### [Exercise aim]
Scan the entries below for the word "lines". Copy each line that has it.

Top of Dataset entries

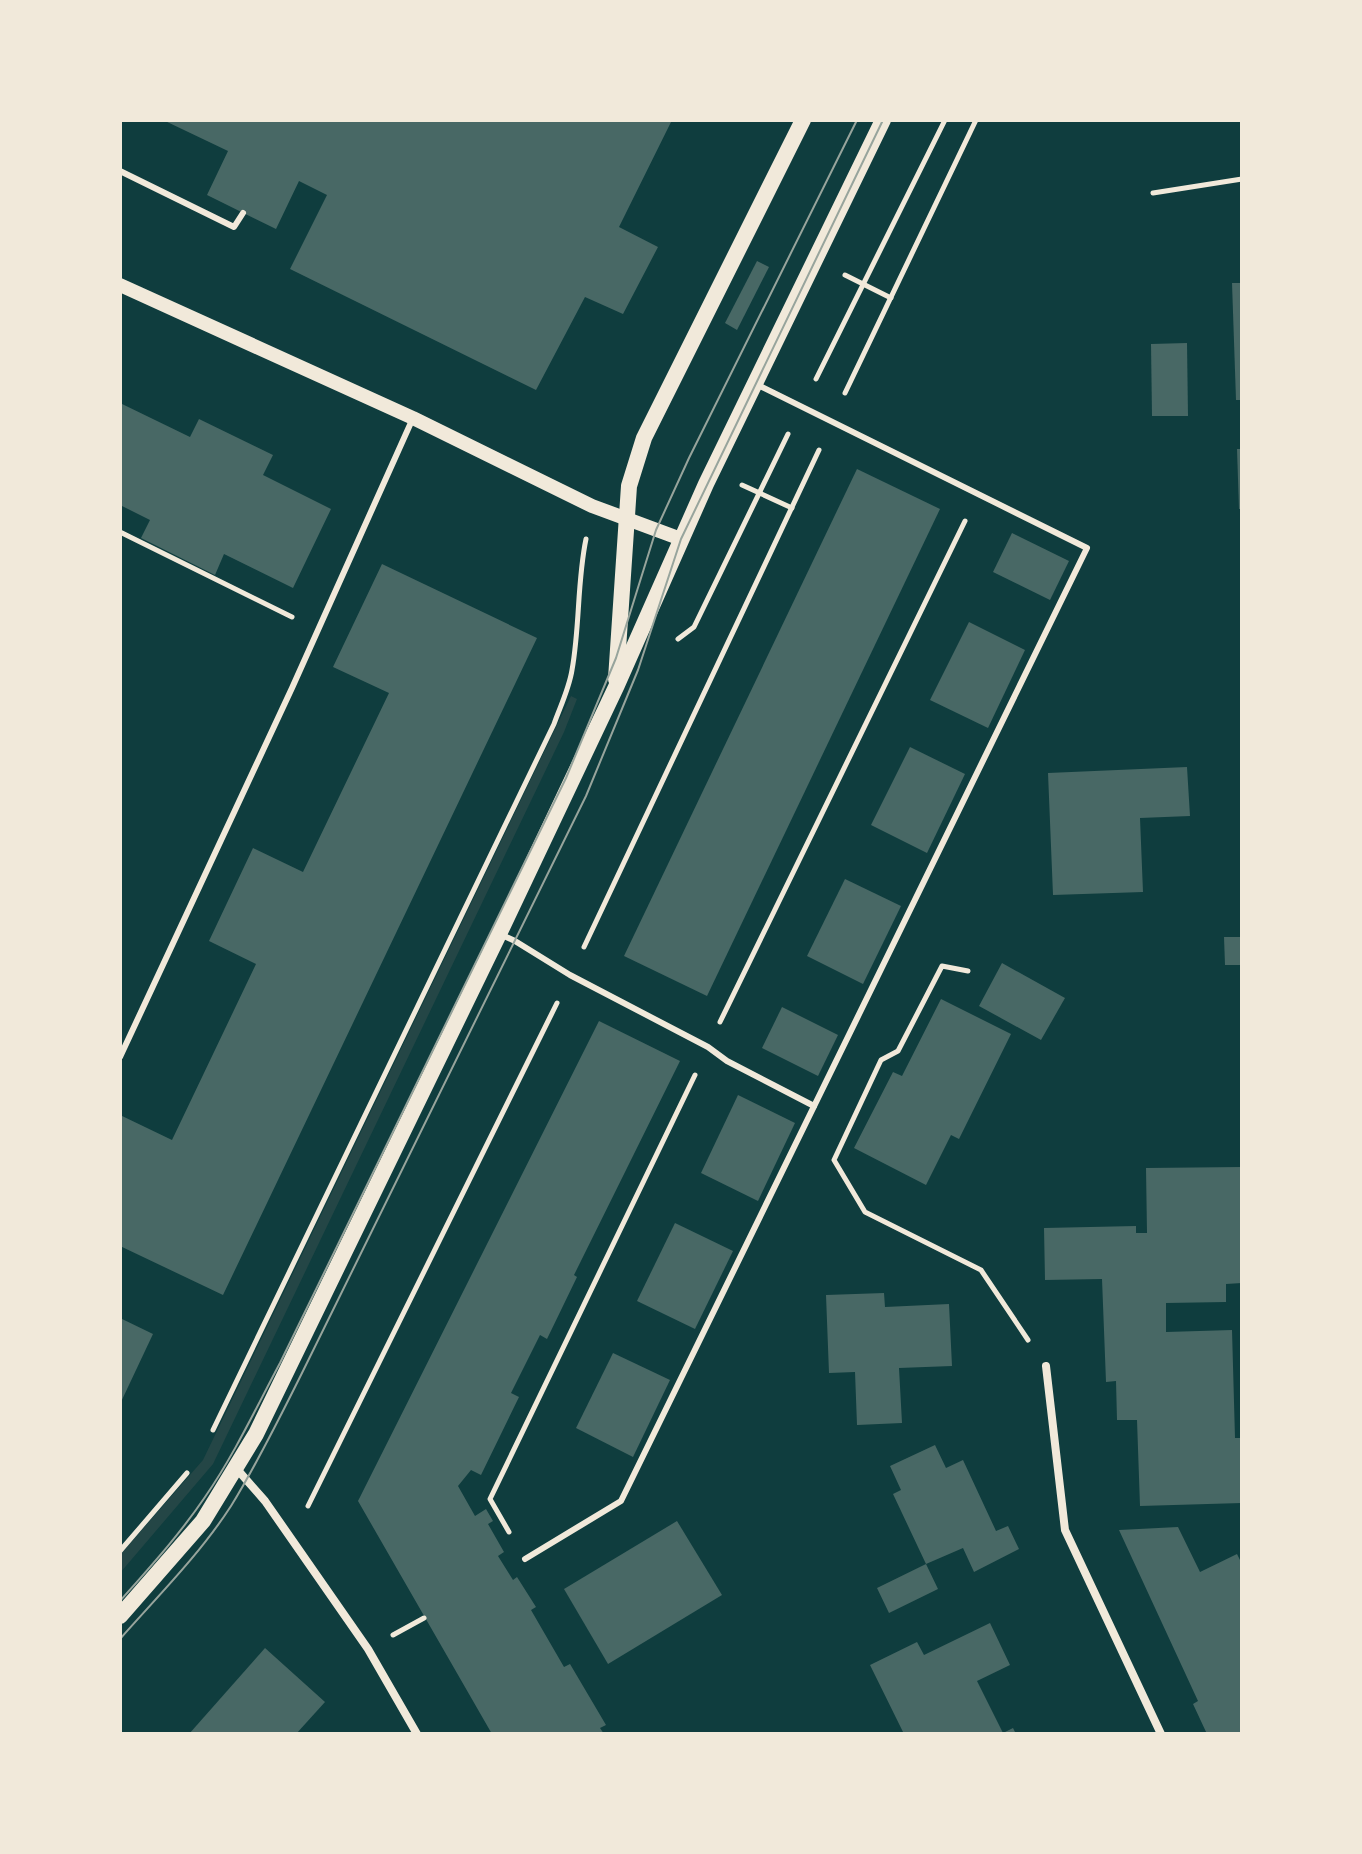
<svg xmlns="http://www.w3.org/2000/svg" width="1362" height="1854" font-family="'Golos Text',sans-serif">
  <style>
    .green { fill: #244646 }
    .building { fill: #486865 }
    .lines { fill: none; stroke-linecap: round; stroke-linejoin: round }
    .path { stroke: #f1e9da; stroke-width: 5 }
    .service { stroke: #f1e9da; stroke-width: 6 }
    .minor { stroke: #f1e9da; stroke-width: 8 }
    .tertiary { stroke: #f1e9da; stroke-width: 14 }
    .secondary { stroke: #f1e9da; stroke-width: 16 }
    .tram { stroke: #97a49c; stroke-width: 2 }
  </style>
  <rect width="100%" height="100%" fill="#0f3d3e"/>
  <polygon class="green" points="571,696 577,699 564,732 213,1464 120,1573 120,1555 203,1460"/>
  <g class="building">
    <polygon points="163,120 672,120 619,227 658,247 623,314 585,297 536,390 290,269 327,195 299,181 276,229 207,195 228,151"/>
    <polygon points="757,261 769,267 737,330 725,323"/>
    <polygon points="1232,283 1242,283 1242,400 1236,400"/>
    <polygon points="1187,343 1188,416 1152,416 1151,344"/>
    <polygon points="120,403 190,437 199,419 273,455 263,475 331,509 293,588 224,554 215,575 141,538 150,520 120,505"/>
    <polygon points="1237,449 1242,449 1242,509 1239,509"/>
    <polygon points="857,469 940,509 707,996 624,956"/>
    <polygon points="1012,533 1069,561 1050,600 993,572"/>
    <polygon points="382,564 537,638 223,1295 120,1246 120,1115 172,1140 256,964 209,941 253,848 303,872 389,693 333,667"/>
    <polygon points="969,622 1025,650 988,728 930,700"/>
    <polygon points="910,747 965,774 927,853 871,825"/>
    <polygon points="1187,767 1190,816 1140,818 1143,892 1053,895 1048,773"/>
    <polygon points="845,879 901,906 863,984 807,956"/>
    <polygon points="1224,937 1242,937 1242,965 1225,965"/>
    <polygon points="1002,963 1065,998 1041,1040 979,1006"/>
    <polygon points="941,999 1011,1034 959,1139 951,1135 926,1185 854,1148 893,1072 902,1076"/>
    <polygon points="782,1007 838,1035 818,1076 762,1048"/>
    <polygon points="599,1021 680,1061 574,1275 577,1277 547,1339 540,1335 511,1393 519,1397 481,1475 471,1470 458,1486 475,1516 486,1509 493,1521 488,1524 504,1552 498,1556 513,1580 517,1577 536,1607 531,1610 564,1667 570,1664 606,1725 600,1728 604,1734 492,1734 358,1501"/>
    <polygon points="738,1095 795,1123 758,1201 701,1173"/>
    <polygon points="1242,1167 1242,1283 1226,1284 1226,1302 1166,1303 1166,1332 1232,1330 1235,1438 1242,1438 1242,1503 1140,1506 1137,1420 1117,1420 1116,1381 1106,1382 1102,1279 1045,1280 1044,1228 1136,1226 1136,1233 1147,1233 1146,1168"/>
    <polygon points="675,1223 733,1251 695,1329 637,1301"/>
    <polygon points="884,1293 885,1307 949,1304 952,1366 899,1368 902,1423 857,1425 855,1372 829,1373 826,1295"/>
    <polygon points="120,1318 153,1334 120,1404"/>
    <polygon points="613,1353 670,1380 633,1457 576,1428"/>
    <polygon points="935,1445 946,1468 963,1460 996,1531 1008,1526 1019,1549 974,1572 963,1548 926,1564 938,1589 889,1613 877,1588 926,1564 893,1494 901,1490 890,1466"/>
    <polygon points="677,1521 722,1595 608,1664 564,1589"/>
    <polygon points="1178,1527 1200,1572 1237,1554 1242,1564 1242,1734 1207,1734 1193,1704 1198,1701 1119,1530"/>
    <polygon points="990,1623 1010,1665 977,1681 1003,1733 1013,1728 1016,1734 904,1734 870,1665 917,1642 924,1655"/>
    <polygon points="265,1648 325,1702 296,1734 189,1734"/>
  </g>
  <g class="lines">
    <g class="path">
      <polyline points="1153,193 1242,179"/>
      <polyline points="845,275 891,298"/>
      <polyline points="816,379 945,120"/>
      <polyline points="845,393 976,120"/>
      <polyline points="742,485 792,508"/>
      <polyline points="120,532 292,617"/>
      <polyline points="678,639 694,627 788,434"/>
      <polyline points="584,947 819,450"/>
      <polyline points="968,971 942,966 898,1051 881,1060 834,1160 865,1212 981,1270 1028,1340"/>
      <polyline points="720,1022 965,521"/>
      <path d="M213,1430L554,724C560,707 569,689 572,670C580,626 577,582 586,539"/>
      <polyline points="308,1506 557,1003"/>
      <polyline points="509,1532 490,1499 695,1075"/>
      <polyline points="120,1551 187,1473"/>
      <polyline points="393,1635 424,1618"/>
    </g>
    <g class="service">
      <polyline points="120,171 234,227 243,213"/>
      <polyline points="502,935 515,941 570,975 708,1047 727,1061 814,1106"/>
      <polyline points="120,1057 292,688 413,418"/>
      <polyline points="525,1559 621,1501 1087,548 758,385"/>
    </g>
    <g class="minor">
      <polyline points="1046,1366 1065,1530 1161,1734"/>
      <polyline points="236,1468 265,1501 368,1649 417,1734"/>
    </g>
    <polyline class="tertiary" points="120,285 413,418 592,506 681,539"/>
    <g class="secondary">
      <polyline points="616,679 629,486 644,438 803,120"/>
      <polyline points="120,1616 203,1521 256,1434 499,934 617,685 706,484 883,120"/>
    </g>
    <g class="tram">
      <path d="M120,1601C150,1567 180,1534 205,1497C234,1455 256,1408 280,1363L566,778L616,658L656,530L689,458L857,120"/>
      <path d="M120,1639C158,1596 200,1554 231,1506C257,1464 279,1419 301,1375L586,796L638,670L681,539L883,120"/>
    </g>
  </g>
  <rect width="1362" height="1854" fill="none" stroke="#f1e9da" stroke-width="244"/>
</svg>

Bottom of Dataset entries

### [Output]
    .lines { fill: none; stroke-linecap: round; stroke-linejoin: round }
  <g class="lines">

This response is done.